Sidney Lumet (12 Angry Men) versteht es, eine dichte Atmosphäre aufzubauen und verzichtet auf große Effekte und konzentriert sich zum Großteil auf die Hauptfigur des Sonny Wortzig. Bei den darstellerischen Leistungen ragt Al Pacino erwartungsgemäß heraus, wobei es ist sicherlich einer seiner besten Leistungen ist. Sein Innenleben wie auch seine Lebensumstände werden genau geschildert, weswegen es Lumet den Zuschauer leicht macht die Person zu verstehen. Durch diese Konzentration auf Pacinos Rolle und dessen Leinwandpräsenz, wirken die übrigen Darsteller fast ein wenig wie Randfiguren. Die Rolle des Sal ist relativ grob entwickelt. Er ist ein labiler Mensch, dem die ganze Situation mehr zusetzt als Sonny. Jedoch erzeugt auch John Cazales Darstellung Spannung, da er für den Zuschauer schnell zum potentiellen Menschen, der durchdreht, wird.

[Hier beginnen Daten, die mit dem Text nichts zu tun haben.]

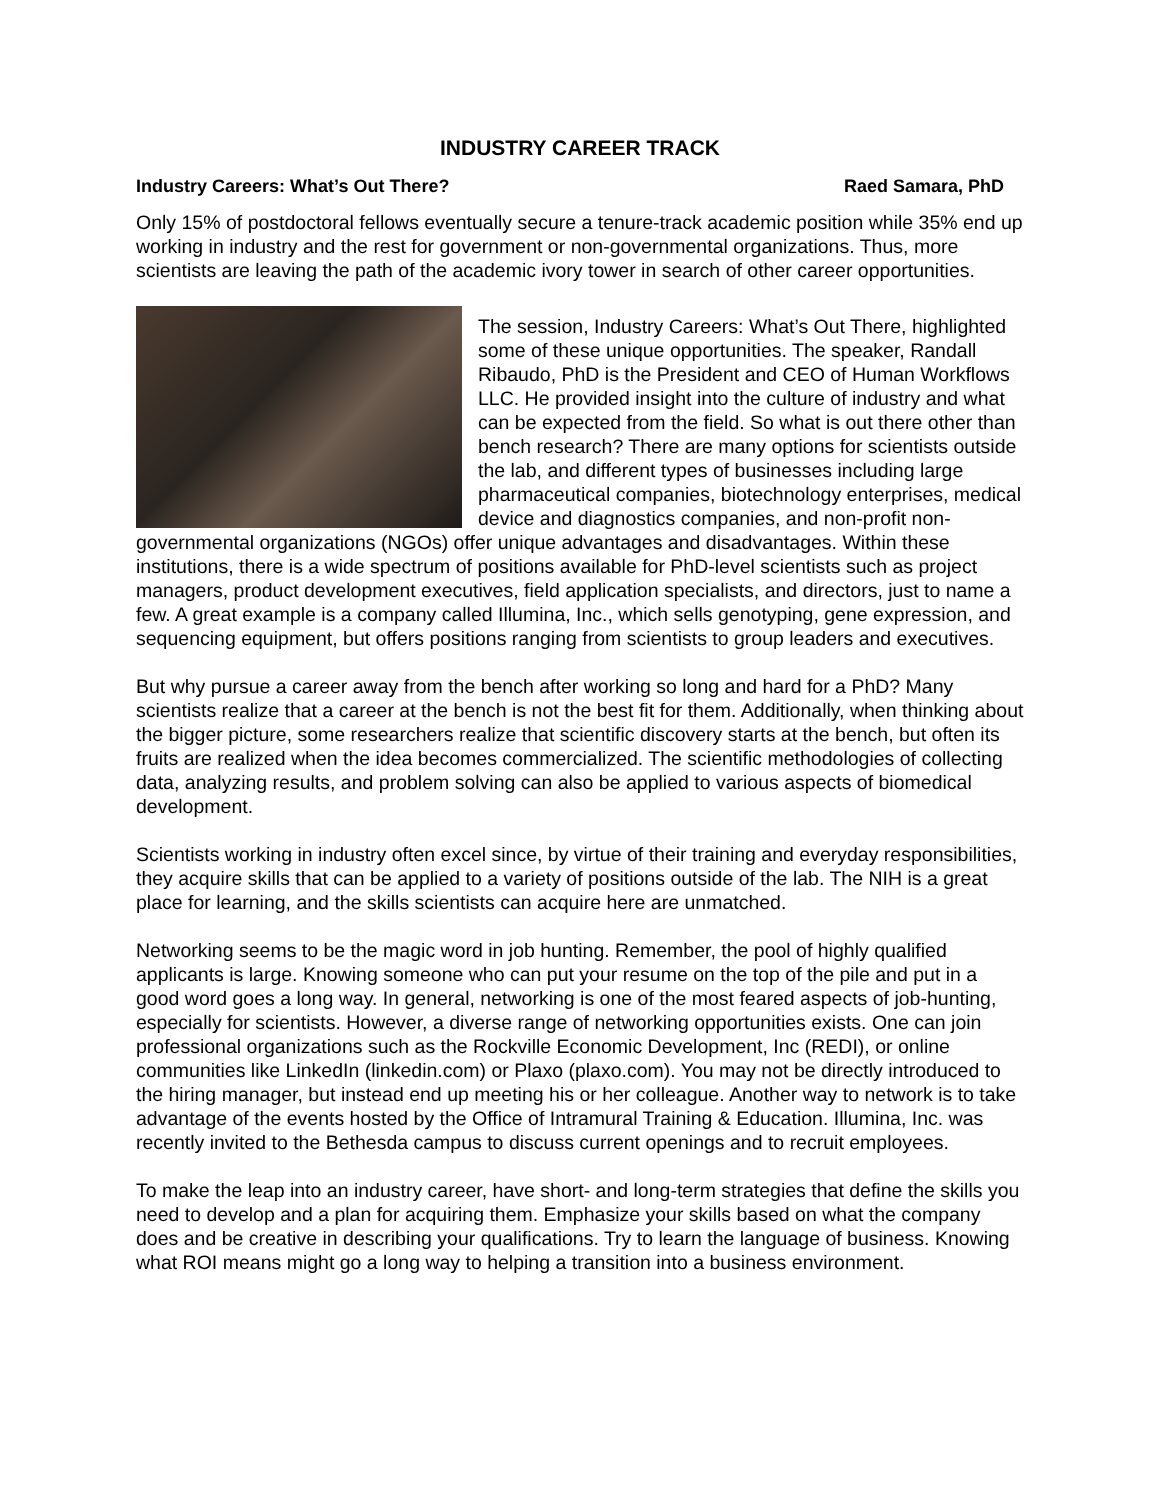INDUSTRY CAREER TRACK
Industry Careers: What’s Out There? Raed Samara, PhD
Only 15% of postdoctoral fellows eventually secure a tenure-track academic position while 35% end up working in industry and the rest for government or non-governmental organizations. Thus, more scientists are leaving the path of the academic ivory tower in search of other career opportunities.
The session, Industry Careers: What’s Out There, highlighted some of these unique opportunities. The speaker, Randall Ribaudo, PhD is the President and CEO of Human Workflows LLC. He provided insight into the culture of industry and what can be expected from the field. So what is out there other than bench research? There are many options for scientists outside the lab, and different types of businesses including large pharmaceutical companies, biotechnology enterprises, medical device and diagnostics companies, and non-profit non-governmental organizations (NGOs) offer unique advantages and disadvantages. Within these institutions, there is a wide spectrum of positions available for PhD-level scientists such as project managers, product development executives, field application specialists, and directors, just to name a few. A great example is a company called Illumina, Inc., which sells genotyping, gene expression, and sequencing equipment, but offers positions ranging from scientists to group leaders and executives.
But why pursue a career away from the bench after working so long and hard for a PhD? Many scientists realize that a career at the bench is not the best fit for them. Additionally, when thinking about the bigger picture, some researchers realize that scientific discovery starts at the bench, but often its fruits are realized when the idea becomes commercialized. The scientific methodologies of collecting data, analyzing results, and problem solving can also be applied to various aspects of biomedical development.
Scientists working in industry often excel since, by virtue of their training and everyday responsibilities, they acquire skills that can be applied to a variety of positions outside of the lab. The NIH is a great place for learning, and the skills scientists can acquire here are unmatched.
Networking seems to be the magic word in job hunting. Remember, the pool of highly qualified applicants is large. Knowing someone who can put your resume on the top of the pile and put in a good word goes a long way. In general, networking is one of the most feared aspects of job-hunting, especially for scientists. However, a diverse range of networking opportunities exists. One can join professional organizations such as the Rockville Economic Development, Inc (REDI), or online communities like LinkedIn (linkedin.com) or Plaxo (plaxo.com). You may not be directly introduced to the hiring manager, but instead end up meeting his or her colleague. Another way to network is to take advantage of the events hosted by the Office of Intramural Training & Education. Illumina, Inc. was recently invited to the Bethesda campus to discuss current openings and to recruit employees.
To make the leap into an industry career, have short- and long-term strategies that define the skills you need to develop and a plan for acquiring them. Emphasize your skills based on what the company does and be creative in describing your qualifications. Try to learn the language of business. Knowing what ROI means might go a long way to helping a transition into a business environment.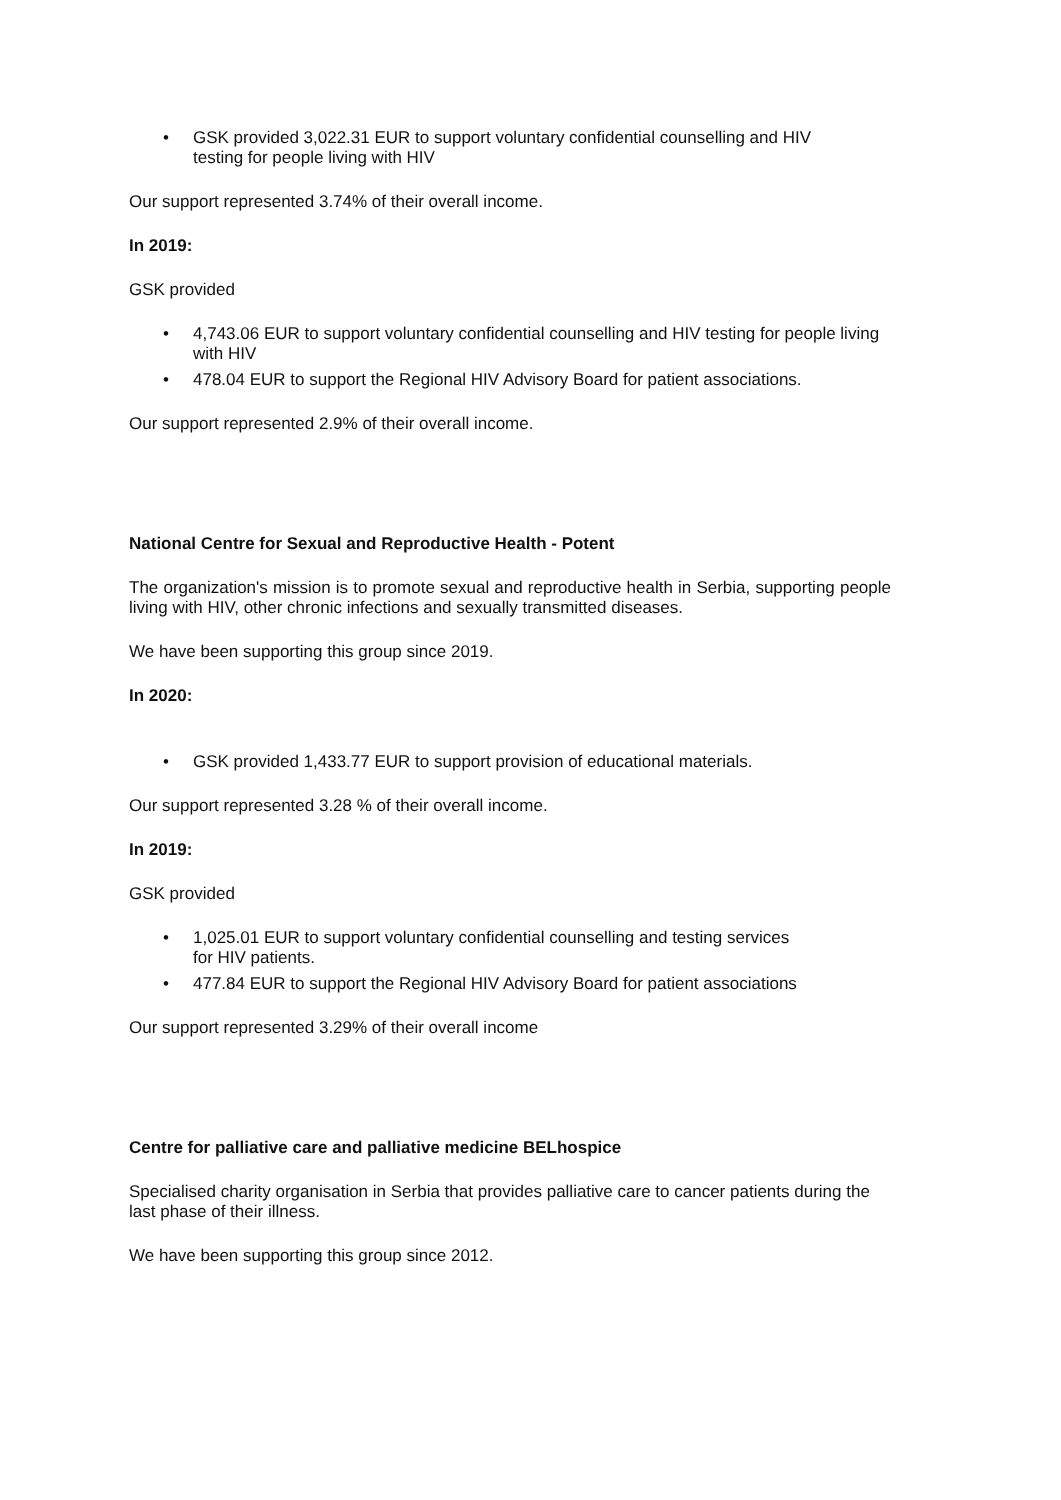• GSK provided 3,022.31 EUR to support voluntary confidential counselling and HIV testing for people living with HIV
Our support represented 3.74% of their overall income.
In 2019:
GSK provided
• 4,743.06 EUR to support voluntary confidential counselling and HIV testing for people living with HIV
• 478.04 EUR to support the Regional HIV Advisory Board for patient associations.
Our support represented 2.9% of their overall income.
National Centre for Sexual and Reproductive Health - Potent
The organization's mission is to promote sexual and reproductive health in Serbia, supporting people living with HIV, other chronic infections and sexually transmitted diseases.
We have been supporting this group since 2019.
In 2020:
• GSK provided 1,433.77 EUR to support provision of educational materials.
Our support represented 3.28 % of their overall income.
In 2019:
GSK provided
• 1,025.01 EUR to support voluntary confidential counselling and testing services for HIV patients.
• 477.84 EUR to support the Regional HIV Advisory Board for patient associations
Our support represented 3.29% of their overall income
Centre for palliative care and palliative medicine BELhospice
Specialised charity organisation in Serbia that provides palliative care to cancer patients during the last phase of their illness.
We have been supporting this group since 2012.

Zum anderen setzt sich „Dog Day Afternoon“ mit den Medien und ihren Einfluss auseinander und übt auch Kritik. Die Menschenmengen, eingeheizt von den Medien, entwickeln Sympathie für den „Underdog“ und feiern ihn auch jedes Mal, wenn er vor die Tür tritt. Filmisch gesehen muss man dem Film auch ein paar Längen attestieren, weswegen der Film mit zwei Stunden Laufzeit etwas zu lang ist.
Der Film zählt wegen seiner Thematik an sich sowie auch mit der Thematisierung von Homo- und Transsexualität auch zu den Vertretern des New Hollywood, wo mit den Konventionen nur allzu oft gebrochen wurde. Daher war der Film zu seiner ein solch interessanter.
Zum Schluss bleibt ein Film, der handwerklich als auch künstlerisch überzeugt und der die Kritik passend aber auch nicht aufdringlich platziert. Dass sämtliche bekannte Medienphänomene wie Sensationsgier oder Ansätze von Reality-TV hier ihren Platz finden, macht den Film auch heute noch sehr interessant.